抜粋した文章
# # # # # # #
ようやく夏らしい照り付けるような日差しになった。数日前まで夜は肌
寒いくらいの時もあり、夏は来るのだろうかと思ったほどだった。
今週末から慶大の通信教育のスクーリングが始まる。40年ぶりの大学で
の授業を受けることになるが、授業についていけるか不安が無いでもな
い。4年前、金沢工業大学大学院で勉学の厳しさを体験しているから、
今回も何とかなるだろうという希望的観測を持っているのだが、ただあ
の時はまだ55歳だった。今はもう60歳である。還暦からの大学の授業は
少し厳しいものがあるかもしれない。
通信教育での勉学は通学生よりも大変なものがある。何より大変なのは
自己管理である。毎日すこしの時間でも勉強しようとする強い意志と、
それを実行する実行力がないと、通信教育はなかなか続かないものであ
る。仕事で多忙な中に勉強する時間を作り出し、たとえ疲れて眠くなろ
うと、暑い中で一杯のビールを勧められても我慢する自己管理ができな
ければならない。(私はなかなかできていないのだが)
# # # # # # #
課題について
通信教育についての文章から、「ようやく夏らしい照り付けるような日差しになった。数日前まで夜は肌」から「ければならない。(私はなかなかできていないのだが)」までの部分を、両端の語句も含めて一字も変えずに書き写しなさい。 通信教育についての文章だけを手がかりにすること。

(保存済みの項目)
# # # # # # #
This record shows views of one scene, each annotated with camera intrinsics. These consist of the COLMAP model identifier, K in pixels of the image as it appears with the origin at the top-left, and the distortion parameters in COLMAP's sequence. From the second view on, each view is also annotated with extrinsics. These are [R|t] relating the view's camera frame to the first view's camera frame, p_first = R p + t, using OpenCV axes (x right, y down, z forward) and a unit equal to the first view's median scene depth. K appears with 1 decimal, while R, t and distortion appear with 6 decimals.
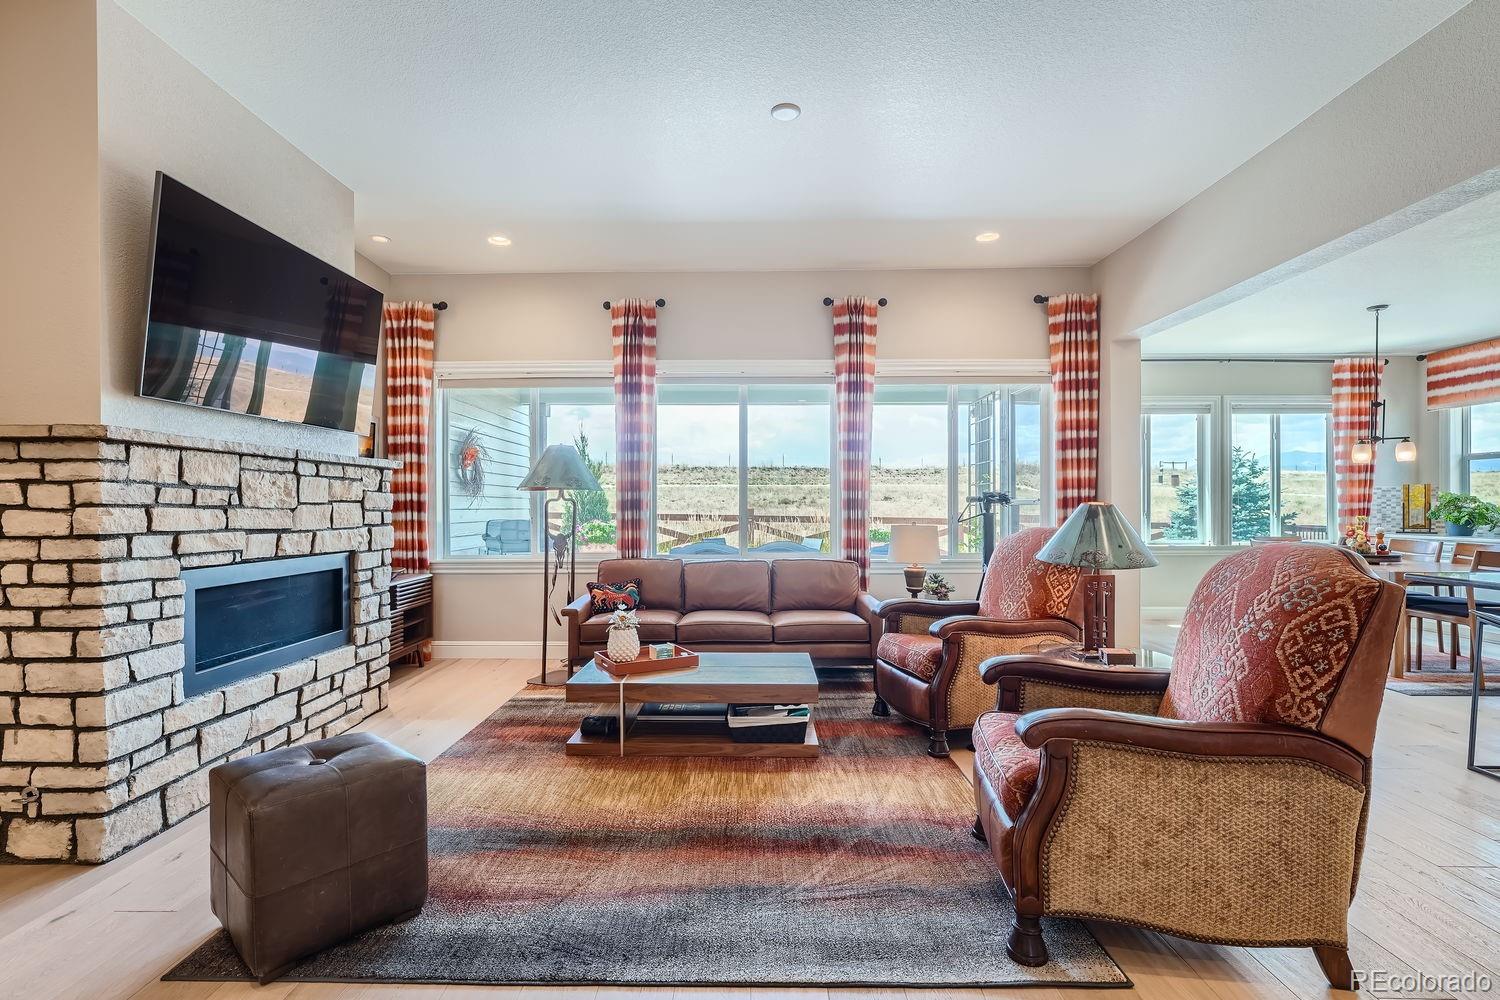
lens RADIAL K [[694.7, 0, 742.6], [0, 694.7, 505.0], [0, 0, 1]] dist [-0.009159, 0.002817]
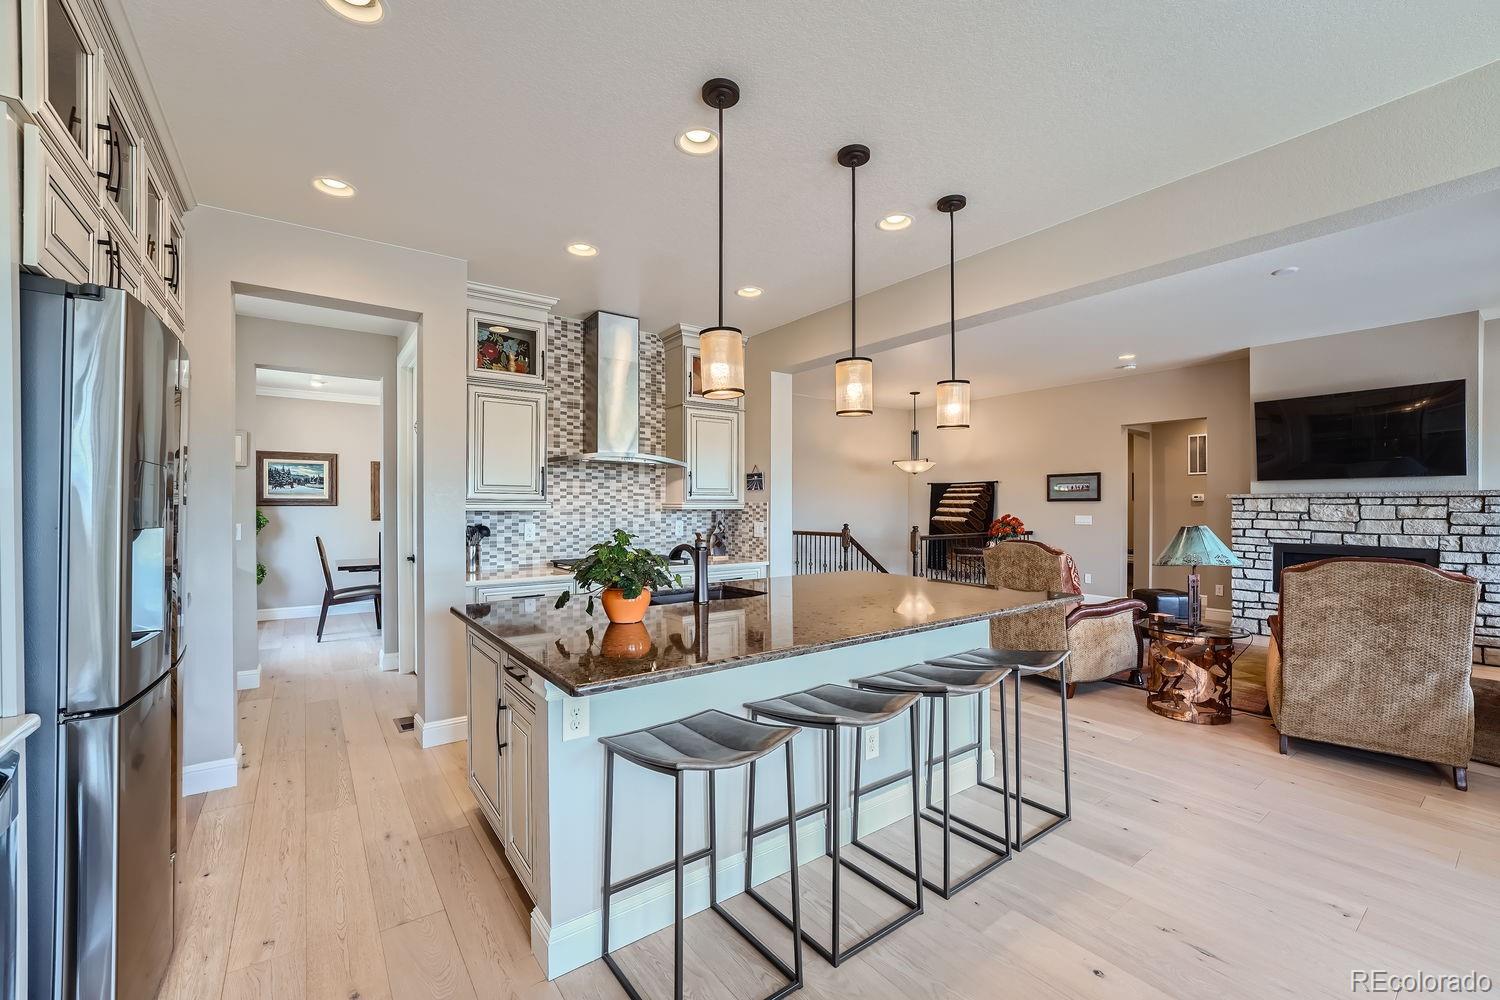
lens RADIAL K [[611.7, 0, 746.2], [0, 611.7, 506.9], [0, 0, 1]] dist [-0.026579, 0.006408]
pose [[-0.800082, 0.000647, -0.599891, 1.489248], [0.001465, 0.999999, -0.000876, -0.032462], [0.599890, -0.001579, -0.800081, 1.106533]]
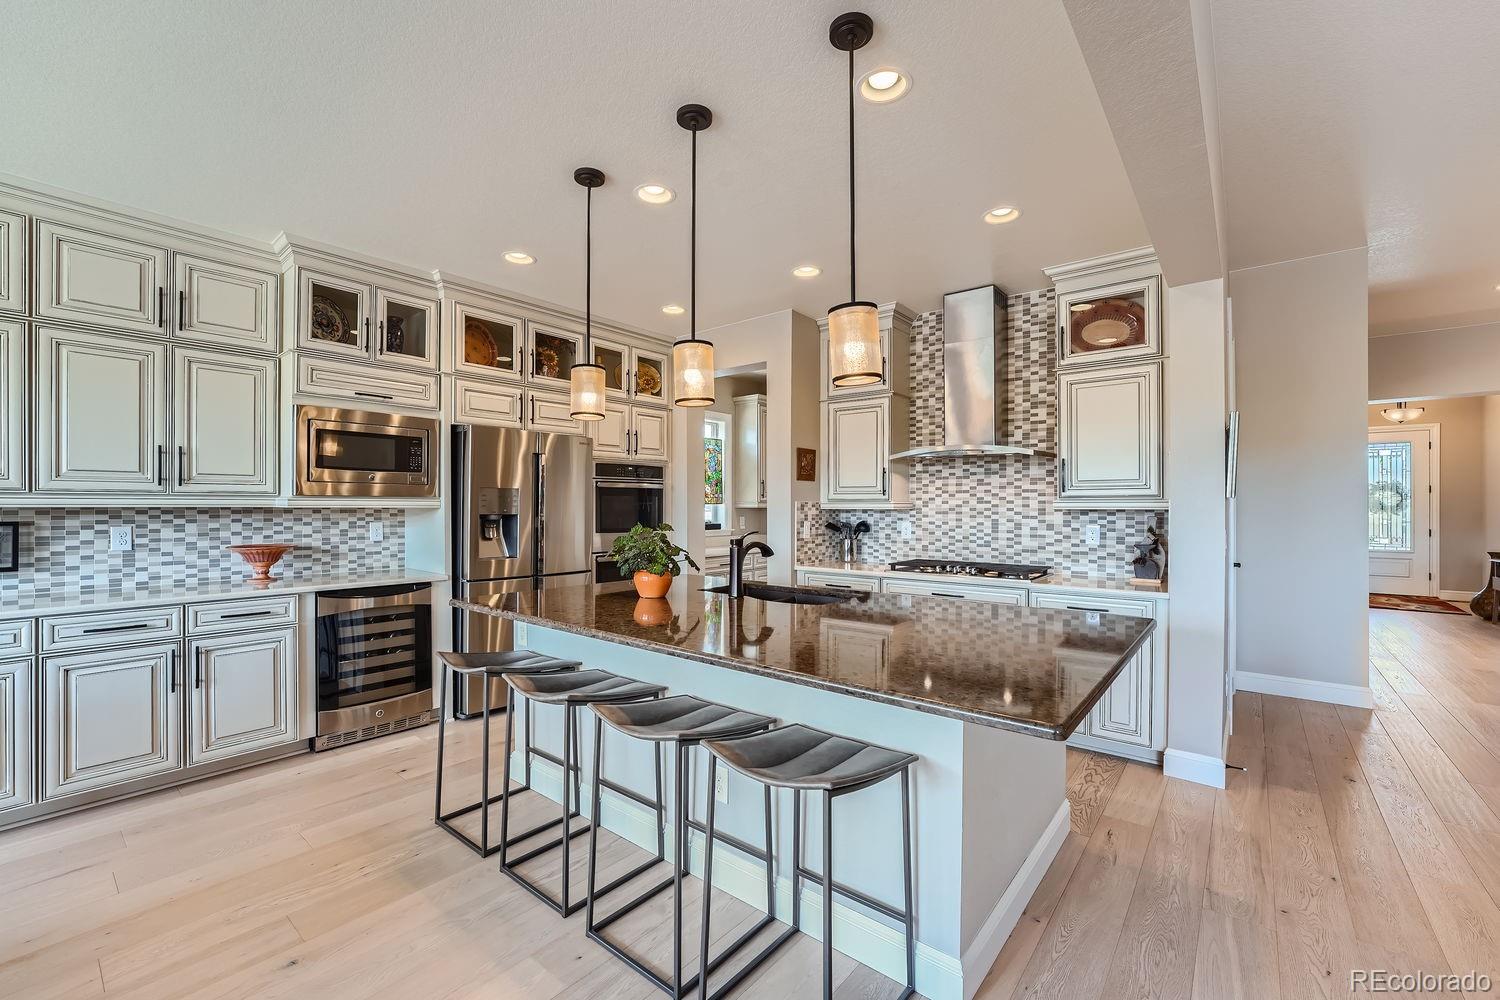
lens RADIAL K [[624.7, 0, 731.8], [0, 624.7, 506.0], [0, 0, 1]] dist [-0.002609, -0.000879]
pose [[-0.772267, -0.001911, 0.635296, 0.653739], [-0.001345, 0.999998, 0.001372, -0.034844], [-0.635297, 0.000205, -0.772268, 1.100968]]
# # # # # # #
解答
ようやく夏らしい照り付けるような日差しになった。数日前まで夜は肌
寒いくらいの時もあり、夏は来るのだろうかと思ったほどだった。
今週末から慶大の通信教育のスクーリングが始まる。40年ぶりの大学で
の授業を受けることになるが、授業についていけるか不安が無いでもな
い。4年前、金沢工業大学大学院で勉学の厳しさを体験しているから、
今回も何とかなるだろうという希望的観測を持っているのだが、ただあ
の時はまだ55歳だった。今はもう60歳である。還暦からの大学の授業は
少し厳しいものがあるかもしれない。
通信教育での勉学は通学生よりも大変なものがある。何より大変なのは
自己管理である。毎日すこしの時間でも勉強しようとする強い意志と、
それを実行する実行力がないと、通信教育はなかなか続かないものであ
る。仕事で多忙な中に勉強する時間を作り出し、たとえ疲れて眠くなろ
うと、暑い中で一杯のビールを勧められても我慢する自己管理ができな
ければならない。(私はなかなかできていないのだが)